Jika Sani sebagai Gubernur berkepentingan untuk menarik investasi di Kepri, terutama di Batam harusnya mengajukan perubahan Peraturan Pemerintah khususnya mengenai keluar masuknya barang ke Batam.

"Selama ini barang yang masuk Batam bukan dikatakan untuk pasar Batam, sehingga dikatakan penyelundupan. Jadi kalau mereka berkepentingan harusnya mengajukan perubahan PP," katanya.

Soal KEK di Karimun dan Bintan, juga harusnya diajukan perubahan PP karena pemberlakuan KEK tidak berlaku di seluruh wilayah Karimun dan Bintan, tidak seperti Batam. Pemberlakuan KEK di Karimun dan Bintan, lanjutnya, hanya sekitar pelabuhan atau pabean saja sehingga kurang memberikan efek bagi investasi di Karimun dan Batam.
Untuk itu, Harry berharap pemerintah pusat segera mengevaluasi pelaksanaan FTZ di kawasan BBK untuk mengoptimalkan peran kawasan tersebut dalam menarik investor asing. Salah satu hal yang harus di evaluasi pemerintah pusat adalah kelembagaan FTZ yang dinilai terlalu kaku, sangat birokratis serta terlalu gemuk.

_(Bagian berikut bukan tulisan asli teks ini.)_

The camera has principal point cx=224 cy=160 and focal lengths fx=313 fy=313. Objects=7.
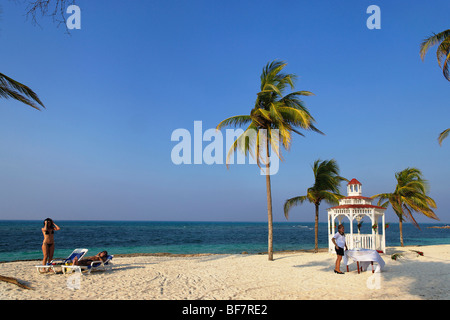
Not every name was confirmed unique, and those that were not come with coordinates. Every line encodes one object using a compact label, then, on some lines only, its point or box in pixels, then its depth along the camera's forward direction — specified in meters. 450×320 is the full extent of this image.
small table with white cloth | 9.94
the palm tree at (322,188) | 18.83
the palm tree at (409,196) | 19.08
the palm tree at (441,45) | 12.45
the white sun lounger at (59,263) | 9.88
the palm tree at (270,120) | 13.58
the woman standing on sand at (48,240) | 10.30
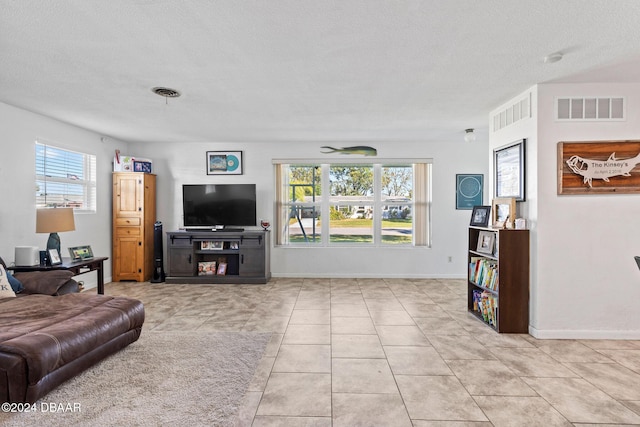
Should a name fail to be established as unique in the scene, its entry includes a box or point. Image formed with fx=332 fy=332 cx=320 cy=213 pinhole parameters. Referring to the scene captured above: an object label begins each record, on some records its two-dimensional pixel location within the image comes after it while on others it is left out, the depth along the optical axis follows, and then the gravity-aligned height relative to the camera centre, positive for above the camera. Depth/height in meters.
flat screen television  5.85 +0.09
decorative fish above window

Harus ada kejelasan soal pembagian tugas antara Ketua Dewan Kawasan dengan Wakilnya, selain itu pemerintah juga perlu memangkas strukturnya karena terlalu gemuk lalu menempatkan para professional agar ruang geraknya menjadi lebih cepat.

Terkait dengan infrastruktur, Harry berharap pembangunan pelabuhan kontainer dipercepat dengan cara segera melakukan tender ulang setelah investor dari Perancis yang memenangkan tender pertama gagal melakukan pembangunan.

Mengendurnya minat investasi asing ke BBK khususnya Batam juga diakui Badan Pengusaha Batam atau Otorita Batam yang menyebut jumlah PMA yang masuk selama Januari sampai September 2011 lebih rendah dibanding periode sama tahun lalu.

Direktur Pelayanan Terpadu Satu Pintu dan Hubungan Masyarakat BP Batam Dwi Joko Wiwoho mengatakan, jumlah PMA atau investor asing yang masuk ke Batam hanya 71 Penanam Modal Asing (PMA) selama Januari sampai September 2011, lebih rendah dibanding periode sama tahun 2010 yang mencapai 82 PMA.

“Sejak Januari sampai September, ada 71 PMA yang masuk ke Batam dengan total investasi 79,5 juta dollar AS, khusus untuk bulan September saja ada 7 perusahaan,” katanya. Perusahaan yang berinvestasi tahun ini didominasi oleh perusahaan dari Singapura, Jepang, Cina dan lainnya, yang bergerak dibidang manufaktur dan perdagangan. (gus).